Saved data entries:
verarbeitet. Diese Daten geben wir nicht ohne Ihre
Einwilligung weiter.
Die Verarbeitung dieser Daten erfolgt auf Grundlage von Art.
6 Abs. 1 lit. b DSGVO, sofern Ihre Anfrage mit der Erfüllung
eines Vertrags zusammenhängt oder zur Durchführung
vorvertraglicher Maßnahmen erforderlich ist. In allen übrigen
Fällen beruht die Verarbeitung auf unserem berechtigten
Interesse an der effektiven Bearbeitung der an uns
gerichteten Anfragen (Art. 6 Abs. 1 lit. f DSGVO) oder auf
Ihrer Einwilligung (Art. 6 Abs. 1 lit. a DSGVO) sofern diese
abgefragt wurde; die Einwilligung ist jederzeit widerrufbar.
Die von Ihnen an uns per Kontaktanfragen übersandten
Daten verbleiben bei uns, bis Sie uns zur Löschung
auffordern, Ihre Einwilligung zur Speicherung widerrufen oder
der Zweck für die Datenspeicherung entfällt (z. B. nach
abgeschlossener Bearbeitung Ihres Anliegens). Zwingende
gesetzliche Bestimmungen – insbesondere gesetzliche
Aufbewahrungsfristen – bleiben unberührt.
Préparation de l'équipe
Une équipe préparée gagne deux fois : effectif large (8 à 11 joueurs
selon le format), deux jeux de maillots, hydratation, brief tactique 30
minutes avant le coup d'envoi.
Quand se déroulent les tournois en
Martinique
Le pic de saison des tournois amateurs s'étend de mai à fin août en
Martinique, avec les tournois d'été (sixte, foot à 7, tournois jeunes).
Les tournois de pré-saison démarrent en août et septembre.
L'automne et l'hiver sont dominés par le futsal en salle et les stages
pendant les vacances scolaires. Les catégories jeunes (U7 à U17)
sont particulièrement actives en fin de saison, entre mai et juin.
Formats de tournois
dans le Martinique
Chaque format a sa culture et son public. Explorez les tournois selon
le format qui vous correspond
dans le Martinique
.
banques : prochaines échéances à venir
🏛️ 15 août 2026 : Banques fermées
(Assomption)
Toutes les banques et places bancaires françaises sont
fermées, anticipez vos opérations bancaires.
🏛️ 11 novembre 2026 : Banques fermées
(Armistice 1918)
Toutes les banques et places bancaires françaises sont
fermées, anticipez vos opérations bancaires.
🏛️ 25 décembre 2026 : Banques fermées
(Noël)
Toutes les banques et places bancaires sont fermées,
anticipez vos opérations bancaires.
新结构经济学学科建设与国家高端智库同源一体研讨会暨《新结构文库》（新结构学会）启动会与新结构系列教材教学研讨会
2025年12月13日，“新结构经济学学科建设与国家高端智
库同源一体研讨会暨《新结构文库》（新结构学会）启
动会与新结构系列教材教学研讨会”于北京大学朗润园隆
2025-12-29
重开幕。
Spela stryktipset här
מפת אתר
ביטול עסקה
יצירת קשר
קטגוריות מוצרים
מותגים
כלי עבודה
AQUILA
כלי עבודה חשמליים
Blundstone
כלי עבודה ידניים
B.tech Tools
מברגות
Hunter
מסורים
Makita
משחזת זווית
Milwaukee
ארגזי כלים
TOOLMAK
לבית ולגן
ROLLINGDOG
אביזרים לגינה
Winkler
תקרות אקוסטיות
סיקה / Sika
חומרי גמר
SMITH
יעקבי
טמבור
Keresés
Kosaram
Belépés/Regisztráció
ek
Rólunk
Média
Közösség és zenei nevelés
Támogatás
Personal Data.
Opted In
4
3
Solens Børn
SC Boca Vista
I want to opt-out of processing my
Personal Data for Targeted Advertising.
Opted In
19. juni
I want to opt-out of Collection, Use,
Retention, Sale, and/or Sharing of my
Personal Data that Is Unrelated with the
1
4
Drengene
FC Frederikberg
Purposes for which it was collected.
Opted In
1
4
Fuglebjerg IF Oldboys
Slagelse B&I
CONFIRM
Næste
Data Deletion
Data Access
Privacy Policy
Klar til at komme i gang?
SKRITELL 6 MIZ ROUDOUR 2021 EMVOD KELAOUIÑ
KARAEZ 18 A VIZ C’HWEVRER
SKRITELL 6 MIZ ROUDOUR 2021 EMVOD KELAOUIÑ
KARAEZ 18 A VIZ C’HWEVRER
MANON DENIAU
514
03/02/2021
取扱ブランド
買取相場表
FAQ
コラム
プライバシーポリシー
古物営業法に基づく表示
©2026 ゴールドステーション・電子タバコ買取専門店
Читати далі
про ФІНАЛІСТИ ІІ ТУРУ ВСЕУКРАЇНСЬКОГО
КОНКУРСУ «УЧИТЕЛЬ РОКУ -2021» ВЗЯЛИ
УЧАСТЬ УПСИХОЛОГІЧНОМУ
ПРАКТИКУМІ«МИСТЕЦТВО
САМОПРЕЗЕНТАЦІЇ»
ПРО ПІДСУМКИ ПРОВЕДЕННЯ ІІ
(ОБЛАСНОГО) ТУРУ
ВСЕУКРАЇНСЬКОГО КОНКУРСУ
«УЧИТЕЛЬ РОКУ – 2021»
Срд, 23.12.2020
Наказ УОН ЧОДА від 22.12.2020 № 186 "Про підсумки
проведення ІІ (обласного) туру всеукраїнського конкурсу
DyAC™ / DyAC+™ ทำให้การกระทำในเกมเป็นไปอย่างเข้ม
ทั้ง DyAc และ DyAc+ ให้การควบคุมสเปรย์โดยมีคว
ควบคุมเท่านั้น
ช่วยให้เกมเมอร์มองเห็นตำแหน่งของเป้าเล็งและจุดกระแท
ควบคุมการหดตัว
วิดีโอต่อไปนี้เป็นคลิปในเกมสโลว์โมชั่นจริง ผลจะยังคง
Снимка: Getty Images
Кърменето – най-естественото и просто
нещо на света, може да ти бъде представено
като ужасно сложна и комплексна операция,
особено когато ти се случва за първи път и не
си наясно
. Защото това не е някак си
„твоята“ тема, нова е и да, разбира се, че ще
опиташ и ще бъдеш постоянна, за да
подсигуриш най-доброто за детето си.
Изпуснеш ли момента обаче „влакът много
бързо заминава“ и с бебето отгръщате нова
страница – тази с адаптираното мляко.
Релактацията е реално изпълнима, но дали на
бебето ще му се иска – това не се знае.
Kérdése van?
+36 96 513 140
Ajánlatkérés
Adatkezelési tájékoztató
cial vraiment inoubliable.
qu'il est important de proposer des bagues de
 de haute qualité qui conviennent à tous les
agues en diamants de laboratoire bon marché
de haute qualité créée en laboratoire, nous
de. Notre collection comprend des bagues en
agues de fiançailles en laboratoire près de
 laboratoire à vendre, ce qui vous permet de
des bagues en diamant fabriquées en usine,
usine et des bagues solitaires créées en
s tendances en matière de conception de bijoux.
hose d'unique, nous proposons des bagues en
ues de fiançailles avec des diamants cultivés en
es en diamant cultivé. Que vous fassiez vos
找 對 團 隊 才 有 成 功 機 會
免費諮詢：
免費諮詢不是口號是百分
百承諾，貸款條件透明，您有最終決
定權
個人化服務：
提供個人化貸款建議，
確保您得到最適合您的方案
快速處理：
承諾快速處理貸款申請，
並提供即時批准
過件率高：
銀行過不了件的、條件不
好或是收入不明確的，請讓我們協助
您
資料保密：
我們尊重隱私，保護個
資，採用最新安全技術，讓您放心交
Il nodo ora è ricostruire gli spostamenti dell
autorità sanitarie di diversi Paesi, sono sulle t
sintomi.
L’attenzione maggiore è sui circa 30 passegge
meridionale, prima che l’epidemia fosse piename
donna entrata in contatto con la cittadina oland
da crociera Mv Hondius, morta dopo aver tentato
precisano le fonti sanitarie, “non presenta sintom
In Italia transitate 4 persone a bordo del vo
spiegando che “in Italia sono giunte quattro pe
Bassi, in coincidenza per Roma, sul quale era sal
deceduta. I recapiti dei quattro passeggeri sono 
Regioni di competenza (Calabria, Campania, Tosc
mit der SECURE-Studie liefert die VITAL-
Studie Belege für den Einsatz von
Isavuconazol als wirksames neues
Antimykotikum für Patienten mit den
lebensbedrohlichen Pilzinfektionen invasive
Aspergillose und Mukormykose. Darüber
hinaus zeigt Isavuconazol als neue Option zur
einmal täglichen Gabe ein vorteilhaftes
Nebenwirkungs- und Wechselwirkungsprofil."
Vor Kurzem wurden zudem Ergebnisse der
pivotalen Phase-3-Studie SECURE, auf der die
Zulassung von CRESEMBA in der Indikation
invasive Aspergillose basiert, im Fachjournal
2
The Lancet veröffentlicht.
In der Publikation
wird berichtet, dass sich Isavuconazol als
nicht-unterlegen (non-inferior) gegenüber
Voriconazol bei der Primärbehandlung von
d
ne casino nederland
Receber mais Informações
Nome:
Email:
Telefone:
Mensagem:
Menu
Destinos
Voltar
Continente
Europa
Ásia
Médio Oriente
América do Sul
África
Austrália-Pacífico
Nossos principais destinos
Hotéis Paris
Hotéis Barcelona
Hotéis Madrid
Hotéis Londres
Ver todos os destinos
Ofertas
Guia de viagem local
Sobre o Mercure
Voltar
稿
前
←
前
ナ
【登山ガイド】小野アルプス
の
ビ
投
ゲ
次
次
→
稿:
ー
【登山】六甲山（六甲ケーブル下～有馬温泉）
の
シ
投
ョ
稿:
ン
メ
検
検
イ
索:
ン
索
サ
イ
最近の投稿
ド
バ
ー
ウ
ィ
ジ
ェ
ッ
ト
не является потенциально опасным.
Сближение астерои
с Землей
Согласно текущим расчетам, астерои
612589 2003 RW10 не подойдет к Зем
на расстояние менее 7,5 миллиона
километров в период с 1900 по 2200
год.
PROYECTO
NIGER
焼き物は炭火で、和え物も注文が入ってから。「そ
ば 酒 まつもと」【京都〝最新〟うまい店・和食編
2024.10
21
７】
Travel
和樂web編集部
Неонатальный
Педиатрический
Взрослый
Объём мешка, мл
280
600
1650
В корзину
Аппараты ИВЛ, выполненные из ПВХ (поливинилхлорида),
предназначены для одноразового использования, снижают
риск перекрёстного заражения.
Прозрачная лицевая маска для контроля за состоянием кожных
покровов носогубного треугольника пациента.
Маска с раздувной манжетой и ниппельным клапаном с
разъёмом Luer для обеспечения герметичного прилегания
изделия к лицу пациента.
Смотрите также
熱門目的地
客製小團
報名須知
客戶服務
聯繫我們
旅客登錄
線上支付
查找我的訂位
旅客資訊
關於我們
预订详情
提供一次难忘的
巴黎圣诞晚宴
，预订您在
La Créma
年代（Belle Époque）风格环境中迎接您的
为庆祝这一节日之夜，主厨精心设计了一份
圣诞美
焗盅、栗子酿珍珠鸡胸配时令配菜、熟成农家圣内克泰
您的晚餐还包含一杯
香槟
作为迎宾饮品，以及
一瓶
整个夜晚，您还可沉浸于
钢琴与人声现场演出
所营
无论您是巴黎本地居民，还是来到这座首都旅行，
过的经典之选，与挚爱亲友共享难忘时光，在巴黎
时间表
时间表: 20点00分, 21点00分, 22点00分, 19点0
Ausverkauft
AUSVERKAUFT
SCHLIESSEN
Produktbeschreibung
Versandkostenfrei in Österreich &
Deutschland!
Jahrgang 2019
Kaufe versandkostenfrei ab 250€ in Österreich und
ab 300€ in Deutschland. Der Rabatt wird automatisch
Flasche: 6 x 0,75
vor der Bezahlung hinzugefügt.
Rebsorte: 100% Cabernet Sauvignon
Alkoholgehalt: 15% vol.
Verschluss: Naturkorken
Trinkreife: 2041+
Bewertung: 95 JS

Activity:
Look above for lines with the word "Isavuconazol" and copy them all.

Solved exercise:
Isavuconazol als wirksames neues
hinaus zeigt Isavuconazol als neue Option zur
wird berichtet, dass sich Isavuconazol als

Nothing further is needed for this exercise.